04/27 調べもののため外出したついでに、某所でやっていたミサ曲セミナーを聴講してみる。「ルネサンス音楽の魅力をさぐる2」と題された連続講演の1回目で、講師は金澤正剛氏。ミサ曲の成立と発展を追うという内容だが、これって例えば相良憲昭『音楽史の中のミサ曲』(音楽之友社、93-2000)の前半部分をコンパクトにまとめたという感じ。だけれど圧巻だったのは、聴講者の多くが合唱を習っている人たち(別のワークショップとのタイアップだったらしい)で、「中世とルネサンスのミサ曲の違いを、実際に歌ってみましょう」との講師の呼びかけに、会場が一丸となってマショーとデュファイのさわりの部分を歌ってしまったこと。私は歌えないのでひたすら聞いていたけど、うーん、超近距離で聞くミサ曲ってなんとも素晴らしすぎ。やっぱ自分でもネウマ譜読めるようになりたいなあ、なんて思ってしまった(笑)。最後はヴォーカル・アンサンブル・カペラによる実演で、トゥルネーのミサやデュファイのミサ曲の一部など。このところの忙しさが吹き飛ぶ2時間だったっす。
04/15 先月某店で平積み状態になっていたCD『中世・ルネサンスの楽器』(デービッド・マンロウ、YMCD 1031,32)を聞く。17世紀以前の「主要な楽器を説明すべく企画」(ライナーノーツ)されたというアルバムで、同名の翻訳書に基づいて構成されているのだという。うーん、これを売っていた店にはその書籍の方はなかったようだったけど、なぜ今平積みなのかよくわからん(笑)。内容は、よくぞこれだけの曲を集めたなあと思う一方、楽器の紹介が主なので、かなり散漫な印象も受ける。うん、でも木管・金管ものに珠玉な作品が多い印象。中世を取り上げた1枚目では、13世紀フランスのシャンソン(パンパイプ)とか、ミンネゼンガーの旋律(フルート)、13世紀のイングリッシュ・テ・デウム(リコーダー)、ヘルマン(ザルツブルクの修道士、とある)の「夜のホルン」(コルネット)あたり。2枚目はルネサンスもので、16世紀のドイツの世俗歌曲集(ショーム)、同じくシャンソン「酔っぱらい」(クルタル)、あるいはピエール・アテニャンの「ああ愛よ」(リコーダー)かね。コンピレーションとしてはなかなか良い感じかも。
04/07 今年はテレマンを重点項目にすると言っていたものの、このところさっぱりCDチェックする暇がない。こりゃいかん、というわけでとりあえず前に購入し未聴だった『協奏曲集 - unknown works』(5 57232 2)を。収録されているうち、例えば「ヴィオラ協奏曲ト長調」なんかは、前にも記しておいたMostlyClassical.comなんかでしょちゅう(繰り返しだから当然だが)かかっていた1曲。で、これがまた実に軽快でいいんだよな〜。あと「2つのヴィオレッタのための協奏曲ト長調」とかも。演奏しているのはベルリナー・バロック・ゾリステン。この団体って、2月ぐらいに東京で公演したらしいベルリン・フィルの連中か。チラシに「モダン楽器で最高レベルで演奏する」みたいなことが書かれていたっけ。

課題の要件:
1. 古楽鑑賞の日記から、「04/27 調べもののため外」から「が吹き飛ぶ2時間だったっす。」までの部分を一字一句違えずに抜き出してください。
2. 古楽鑑賞の日記の最後の文に続けて、その先を書き継いでください。

表示データ:
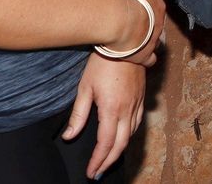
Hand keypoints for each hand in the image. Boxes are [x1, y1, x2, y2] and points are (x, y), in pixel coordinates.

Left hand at [63, 53, 146, 177]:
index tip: (91, 172)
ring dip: (120, 149)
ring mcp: (137, 103)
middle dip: (109, 161)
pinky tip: (123, 136)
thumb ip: (78, 114)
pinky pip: (137, 122)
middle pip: (121, 144)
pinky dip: (130, 135)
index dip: (98, 160)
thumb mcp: (85, 87)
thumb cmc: (103, 62)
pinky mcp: (141, 96)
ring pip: (131, 134)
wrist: (127, 41)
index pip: (105, 143)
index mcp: (112, 109)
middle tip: (99, 172)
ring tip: (108, 158)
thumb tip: (69, 136)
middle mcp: (127, 109)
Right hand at [106, 0, 165, 66]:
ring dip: (146, 43)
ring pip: (155, 43)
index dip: (146, 11)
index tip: (135, 12)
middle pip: (156, 26)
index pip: (156, 9)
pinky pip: (150, 60)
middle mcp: (159, 24)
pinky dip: (146, 59)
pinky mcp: (144, 55)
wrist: (121, 21)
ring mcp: (153, 41)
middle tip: (133, 27)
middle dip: (147, 27)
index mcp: (158, 7)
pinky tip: (138, 57)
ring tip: (134, 42)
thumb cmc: (126, 0)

解答:
1.
04/27 調べもののため外出したついでに、某所でやっていたミサ曲セミナーを聴講してみる。「ルネサンス音楽の魅力をさぐる2」と題された連続講演の1回目で、講師は金澤正剛氏。ミサ曲の成立と発展を追うという内容だが、これって例えば相良憲昭『音楽史の中のミサ曲』(音楽之友社、93-2000)の前半部分をコンパクトにまとめたという感じ。だけれど圧巻だったのは、聴講者の多くが合唱を習っている人たち(別のワークショップとのタイアップだったらしい)で、「中世とルネサンスのミサ曲の違いを、実際に歌ってみましょう」との講師の呼びかけに、会場が一丸となってマショーとデュファイのさわりの部分を歌ってしまったこと。私は歌えないのでひたすら聞いていたけど、うーん、超近距離で聞くミサ曲ってなんとも素晴らしすぎ。やっぱ自分でもネウマ譜読めるようになりたいなあ、なんて思ってしまった(笑)。最後はヴォーカル・アンサンブル・カペラによる実演で、トゥルネーのミサやデュファイのミサ曲の一部など。このところの忙しさが吹き飛ぶ2時間だったっす。

2.
03/30 先日の「ヨハネ」に続き、今日はやはりBCJの「マタイ受難曲」。浦和まで行くのはちょっと強行軍だったかも…。うーんこのテンポの設定、BCJってもっと小刻みにやっていく印象(誤解?)があっただけに、期待とは違っていて少し意外な感じ。このマタイは割と全体にゆっくりめで、ここぞという感じで爆走する(?)というスタイルのよう。だけどそういうメリハリが必ずしも盛り上がりにつながっていなかったような気も…。うーん、難しいねえ。で、同じ日の深夜、今度はリヒターのマタイをBSが放送しているでないの(復活祭のためかな?)。重厚感のある録音だけれど、このセットはもうちょっとなんとかならなかったのかしら、なんて思う。それにしても数時間空けて2度もマタイを聴いてしまうとは…疲れたけれどちょっと嬉しいかも(笑)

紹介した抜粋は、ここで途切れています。